When Le Corbusier traveled to Istanbul in 1911, he observed the city as all visitors tend to do: from the sea. A sprawling texture of wooden house frames punctured here and there by masonry towers and slim minarets glowing golden, or in gray repose depending on the intensity and acute angle of the sun, Istanbul’s unceremonious dialog with light and shadow divulged itself in dramatic chiaroscuro to the young architect. Later, he asserted that “light and shadow reveal form,” a conviction carried fastidiously into each of his building projects, now firmly entrenched in the legacy of architectural modernism.
Le Corbusier recognized the propensity of shadow to draw emphasis, rather than shroud, and sought to control its pitch. The shadow encroaches by varying degrees: Harshly, in the crisp outline of a child’s hair ribbon from the pre-photographic nineteenth century, and hazily, in the early evening penumbra of a Los Angelene rush hour. “In Praise of Shadows,” the current exhibition at Istanbul Modern curated by Paolo Colombo, explores the rich, form-revealing cast of the shadow in contemporary art.
A labyrinthine space in the museum’s windowless lower level showcases drawings, silhouettes, statues and film by the likes of Haluk Akakçe, Nathalie Djurberg, William Kentridge, Katariina Lillqvist, Jockum Nordström, Christiana Soulou, Andrew Vickery and Kara Walker. Vitrines near the stairway contain the prosthetic accoutrements of traditional Turkish shadow play, whose title character Karagöz (or, Hellenized: Karaghiozis) serves as cultural referent and the exhibition’s organizing principle. Dating from the Ottoman period, the devilish Karagöz enacted simply-structured allegorical dramas in folkloric profile; several scenes of which are on view as two-dimensional projections, with English subtitles.
Both the pre-cinematic and narrative qualities of Karagöz animation are reflected in the exhibition’s more contemporary matter. In particular, the dark outlines of diverse intent strain towards problems of ethnographic and social assimilation, by either supplying a missing or marginalized narrative or by playing host to the viewer’s own psychological projections. Jockum Nordström’s large-format collages and graphite drawings reference Swedish popular culture, alluding to architectural formalism and repressed sexuality within a narrow color palette; Andrew Vickery’s Do You Know What You Saw? recounts a pilgrimage to Bayreuth for a performance of Wagner’s Parsifal via a kind of low-fi animation. William Kentridge’s Procession, an extensive sculptural piece based on his video Shadow Procession (1999), is a stiff parade of misshapen objects with generalized human-like silhouettes. In bronze relief, his figures contain sometimes-unexpected forms: The buried octagonal curve of a stovetop espresso maker, or the metallic tip of a tape measure, for instance. Kara Walker’s charged shadow-play films and signature oversized silhouettes work against Kentridge’s aesthetic grain, with sharply cut, exaggerated folds that aggressively emphasize race and gender differences.

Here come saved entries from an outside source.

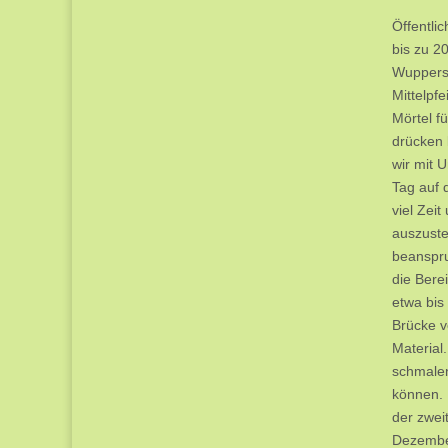
Öffentli
bis zu 2
Wuppersp
Mittelpf
Mörtel f
drücken 
wir mit 
Tag auf 
viel Zei
auszuste
beanspru
die Bere
etwa bis
Brücke v
Material
schmalen
können. 
der zwei
Dezember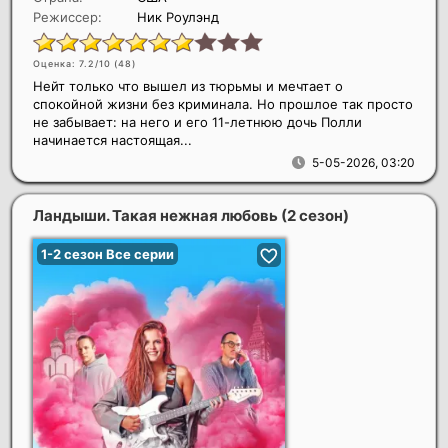
Режиссер:
Ник Роулэнд
Оценка: 7.2/10 (
48
)
Нейт только что вышел из тюрьмы и мечтает о
спокойной жизни без криминала. Но прошлое так просто
не забывает: на него и его 11-летнюю дочь Полли
начинается настоящая...
5-05-2026, 03:20
Ландыши. Такая нежная любовь (2 сезон)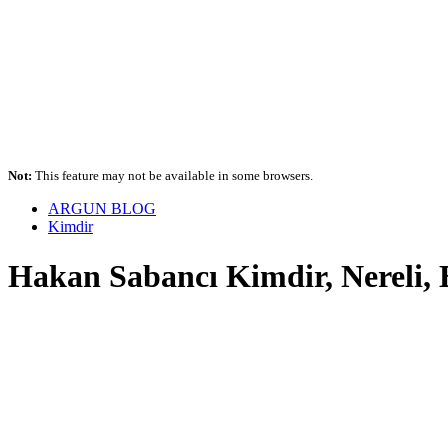
Not:
This feature may not be available in some browsers.
ARGUN BLOG
Kimdir
Hakan Sabancı Kimdir, Nereli, B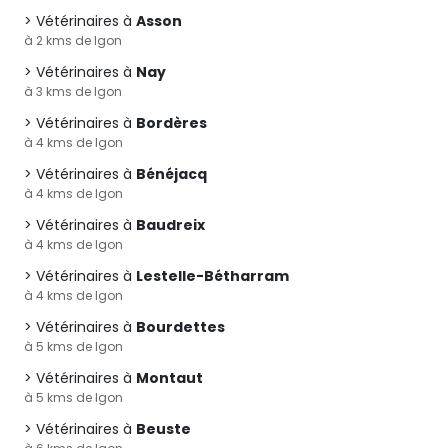
Vétérinaires à
Asson
à 2 kms de Igon
Vétérinaires à
Nay
à 3 kms de Igon
Vétérinaires à
Bordères
à 4 kms de Igon
Vétérinaires à
Bénéjacq
à 4 kms de Igon
Vétérinaires à
Baudreix
à 4 kms de Igon
Vétérinaires à
Lestelle-Bétharram
à 4 kms de Igon
Vétérinaires à
Bourdettes
à 5 kms de Igon
Vétérinaires à
Montaut
à 5 kms de Igon
Vétérinaires à
Beuste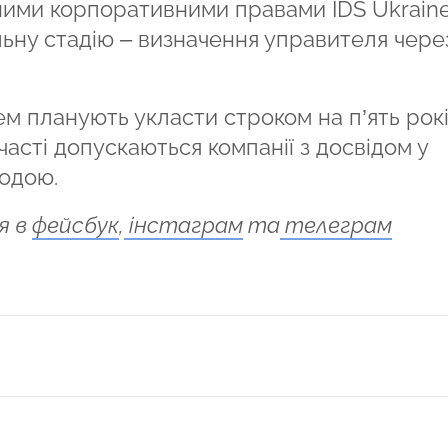
ними корпоративними правами IDS Ukraine
ьну стадію – визначення управителя чере
ем планують укласти строком на п’ять рокі
часті допускаються компанії з досвідом у
водою.
я в
фейсбук
,
інстаграм
та
телеграм
ся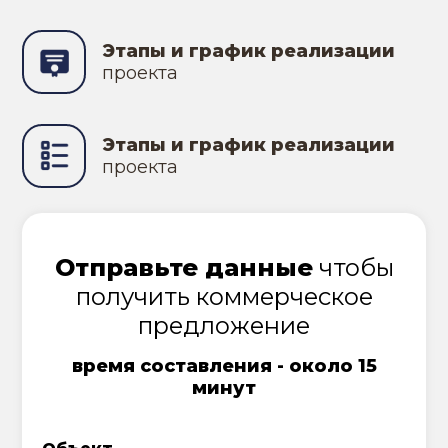
Этапы и график реализации
проекта
Этапы и график реализации
проекта
Отправьте данные
чтобы
получить коммерческое
предложение
время составления - около 15
минут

Screened in its entirety, Lotte Reiniger’s The Adventures of Prince Achmed (1926) is not to be missed. Produced by delicately hand-cut paper figures photographed at twenty-four frames per second, the first feature-length animation in film history is an exquisite exercise in filigree. Reiniger herself was an admirer of Karagöz, though Achmed is loosely based on Scheherazade’s tales in 1001 Nights. A visual feast venerated by Jean Renoir, the film clearly delineates a formal fascination with “oriental” ornamentation. The intricate details of Princess Peri Banu’s thick tresses and headdresses at once lend her figure a palpable feeling of fantasy, and make the viewer nostalgic for the days of pre-Pixar animation.
If the overlapping, at times diverging, narrative arcs of “In Praise of Shadows” do not always sit easily together (chronologically or teleologically), it is simply a reminder that shadow is a fickle medium-dissolving and draping in ever-changing value, thrown from off-kilter angles, prone to cultural manipulation. As a post-modern, post-colonial aesthetic motif, the shadowy form may be more complex than Corbu’s early conclusions; equally deceiving as revealing.
[In Praise of Shadows travels to the Benaki Museum, Athens (23 May – 26 July 2009) and was previously shown at the Irish Museum of Modern Art, Dublin (5 Nov 2008 – 4 Jan 2009).]